Monétiser ? Pourquoi pas, mais la recherche avant tout
Interrogé sur les autres projets à venir, Patrick Pérez préfère rester évasif : "Nous allons lâcher le modèle pour voir comment il est accueilli et ce que cela donne". La question d'une version capable d'échanger en français est bien évidemment étudiée, ajoute-t-il. En parallèle, des techniques vont être "creusées" pour faciliter le fine-tuning du modèle et approfondir les recherches sur le watermarking, indique-t-il.

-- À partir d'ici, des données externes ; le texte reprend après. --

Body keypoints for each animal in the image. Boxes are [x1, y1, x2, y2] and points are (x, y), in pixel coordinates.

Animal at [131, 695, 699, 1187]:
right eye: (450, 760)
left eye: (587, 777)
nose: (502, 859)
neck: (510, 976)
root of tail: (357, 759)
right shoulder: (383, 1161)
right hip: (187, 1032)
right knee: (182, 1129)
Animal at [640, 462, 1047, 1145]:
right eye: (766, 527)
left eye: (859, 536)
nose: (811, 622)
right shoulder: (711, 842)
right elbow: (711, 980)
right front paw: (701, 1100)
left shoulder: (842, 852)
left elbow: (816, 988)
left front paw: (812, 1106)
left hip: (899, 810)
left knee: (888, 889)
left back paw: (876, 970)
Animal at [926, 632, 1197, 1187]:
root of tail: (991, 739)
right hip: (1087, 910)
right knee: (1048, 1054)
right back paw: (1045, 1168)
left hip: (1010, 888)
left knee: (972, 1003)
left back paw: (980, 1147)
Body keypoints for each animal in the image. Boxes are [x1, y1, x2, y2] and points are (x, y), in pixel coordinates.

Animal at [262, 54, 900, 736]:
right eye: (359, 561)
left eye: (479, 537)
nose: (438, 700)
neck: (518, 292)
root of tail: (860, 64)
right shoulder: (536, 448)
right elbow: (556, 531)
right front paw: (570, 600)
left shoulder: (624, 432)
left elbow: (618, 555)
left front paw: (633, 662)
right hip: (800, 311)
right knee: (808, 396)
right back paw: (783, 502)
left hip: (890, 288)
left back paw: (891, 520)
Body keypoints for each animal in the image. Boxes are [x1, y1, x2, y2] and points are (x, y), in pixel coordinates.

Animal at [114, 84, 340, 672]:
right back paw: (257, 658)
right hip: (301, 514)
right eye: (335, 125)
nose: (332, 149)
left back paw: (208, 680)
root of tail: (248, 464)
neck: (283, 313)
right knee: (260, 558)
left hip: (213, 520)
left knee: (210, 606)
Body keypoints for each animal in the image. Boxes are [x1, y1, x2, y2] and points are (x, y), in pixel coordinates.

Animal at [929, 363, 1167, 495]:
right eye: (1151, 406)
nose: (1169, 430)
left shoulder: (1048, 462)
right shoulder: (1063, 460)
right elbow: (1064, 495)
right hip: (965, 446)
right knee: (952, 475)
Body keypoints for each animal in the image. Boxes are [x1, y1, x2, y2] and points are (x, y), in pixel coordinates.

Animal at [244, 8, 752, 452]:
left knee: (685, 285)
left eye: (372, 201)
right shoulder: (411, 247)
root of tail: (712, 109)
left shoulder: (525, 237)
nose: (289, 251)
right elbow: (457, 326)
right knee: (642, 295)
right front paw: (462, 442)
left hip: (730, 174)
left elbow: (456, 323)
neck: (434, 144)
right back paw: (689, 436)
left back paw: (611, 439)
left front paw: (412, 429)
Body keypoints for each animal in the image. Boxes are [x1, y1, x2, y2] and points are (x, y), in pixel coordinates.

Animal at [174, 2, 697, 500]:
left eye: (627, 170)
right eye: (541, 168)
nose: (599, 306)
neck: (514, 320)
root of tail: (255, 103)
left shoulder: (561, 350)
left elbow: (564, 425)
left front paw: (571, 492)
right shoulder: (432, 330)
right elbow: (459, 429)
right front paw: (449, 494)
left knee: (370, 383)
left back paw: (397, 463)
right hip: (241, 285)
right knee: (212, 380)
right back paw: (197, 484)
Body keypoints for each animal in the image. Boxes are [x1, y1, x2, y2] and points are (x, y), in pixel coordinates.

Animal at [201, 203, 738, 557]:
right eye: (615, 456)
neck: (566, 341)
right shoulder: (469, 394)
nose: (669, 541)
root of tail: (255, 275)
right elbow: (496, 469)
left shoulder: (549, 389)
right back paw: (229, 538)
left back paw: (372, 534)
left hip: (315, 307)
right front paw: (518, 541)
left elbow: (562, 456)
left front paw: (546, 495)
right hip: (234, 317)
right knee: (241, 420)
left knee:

Et pour ceux qui espéraient en savoir plus sur les quelques 300 millions d'euros avancés par les trois investisseurs du projet en novembre dernier, "une partie majoritaire des fonds est utilisée pour faire tourner les machines". L'heure est donc bien à la recherche ouverte et non à la monétisation. Même si l'éventualité de discuter avec des entreprises de futures versions personnalisées n'est pas écartée. "Pour nous, l’ambition c’est de faire de la recherche à fort impact. Nous sommes ravis si les entreprises viennent nous voir aussi pour monétiser cela", conclut le dirigeant du laboratoire.